# Are there many jobs in Dubai for foreign workers?



## Voltman (Apr 3, 2011)

What jobs are most in demand in Dubai for foreign workers?

Does anybody know how I can find out?


----------



## pamela0810 (Apr 5, 2010)

What do you do for a living? Tell us and we can tell you if it's in demand or not. Your question is too broad for us to give you a proper answer.

Otherwise, try google.


----------



## Voltman (Apr 3, 2011)

I'm currently a highschool student and haven't done any university study and I don't really know what I want to do with my life but I'm thinking of studying either Engineering, Science or Biomedicine next year at university.

Dubai sounds like a wonderful place to live so I'm just curious and trying to investigate the options of what I can do with my life.
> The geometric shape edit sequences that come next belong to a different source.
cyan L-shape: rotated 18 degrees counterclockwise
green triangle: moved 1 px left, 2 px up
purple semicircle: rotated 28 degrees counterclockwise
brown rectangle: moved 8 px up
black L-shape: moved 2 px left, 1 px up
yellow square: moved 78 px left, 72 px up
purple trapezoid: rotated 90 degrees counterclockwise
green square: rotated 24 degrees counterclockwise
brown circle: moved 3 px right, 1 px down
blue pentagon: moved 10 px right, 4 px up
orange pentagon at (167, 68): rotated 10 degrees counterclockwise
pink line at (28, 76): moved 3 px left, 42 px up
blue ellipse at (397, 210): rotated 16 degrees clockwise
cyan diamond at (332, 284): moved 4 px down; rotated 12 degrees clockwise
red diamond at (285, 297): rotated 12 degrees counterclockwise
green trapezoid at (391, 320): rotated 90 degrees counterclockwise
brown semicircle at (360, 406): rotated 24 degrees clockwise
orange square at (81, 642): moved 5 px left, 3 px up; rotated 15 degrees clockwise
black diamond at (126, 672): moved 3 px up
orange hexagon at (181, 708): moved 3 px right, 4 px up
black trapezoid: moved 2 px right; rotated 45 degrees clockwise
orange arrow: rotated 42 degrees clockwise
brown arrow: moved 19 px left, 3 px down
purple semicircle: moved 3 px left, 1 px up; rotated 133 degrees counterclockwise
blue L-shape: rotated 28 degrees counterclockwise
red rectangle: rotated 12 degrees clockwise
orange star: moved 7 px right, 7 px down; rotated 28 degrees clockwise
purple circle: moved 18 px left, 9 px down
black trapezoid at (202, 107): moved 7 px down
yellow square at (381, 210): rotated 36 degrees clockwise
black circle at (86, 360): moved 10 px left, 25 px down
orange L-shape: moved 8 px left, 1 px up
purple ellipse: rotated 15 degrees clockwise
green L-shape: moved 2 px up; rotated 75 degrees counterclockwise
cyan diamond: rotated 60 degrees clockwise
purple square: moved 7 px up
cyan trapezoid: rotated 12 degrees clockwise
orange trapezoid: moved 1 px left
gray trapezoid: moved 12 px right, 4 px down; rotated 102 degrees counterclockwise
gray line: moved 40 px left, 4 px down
Are engineering jobs in demand in Dubai? If so, what type of engineerings jobs in particular?


----------



## Voltman (Apr 3, 2011)

Bump!


----------



## XDoodlebugger (Jan 24, 2012)

Voltman said:


> Bump!


Volty, oil and LNG will have a good future here and Oz.


----------



## verma6uc (Aug 19, 2012)

Hello, 

I have a question here. I am planning to come to dubai for a month to look for opportunities in the software space. Need help and advice. 

I have a 10+ years of exp in the web development space including e-commerce in India. I am IITB aumni. What kind of salary can I expect in Duabi? What i should do?


----------



## Mr Rossi (May 16, 2009)

I can't be arsed for the most part. If anyone wants to tell me what to do and pay a decent enough salary for it, please PM me.


----------



## XDoodlebugger (Jan 24, 2012)

verma6uc said:


> Hello,
> 
> I have a question here. I am planning to come to dubai for a month to look for opportunities in the software space. Need help and advice.
> 
> I have a 10+ years of exp in the web development space including e-commerce in India. I am IITB aumni. What kind of salary can I expect in Duabi? What i should do?


Our web company here farms out the work to India, you are heading the wrong way!


----------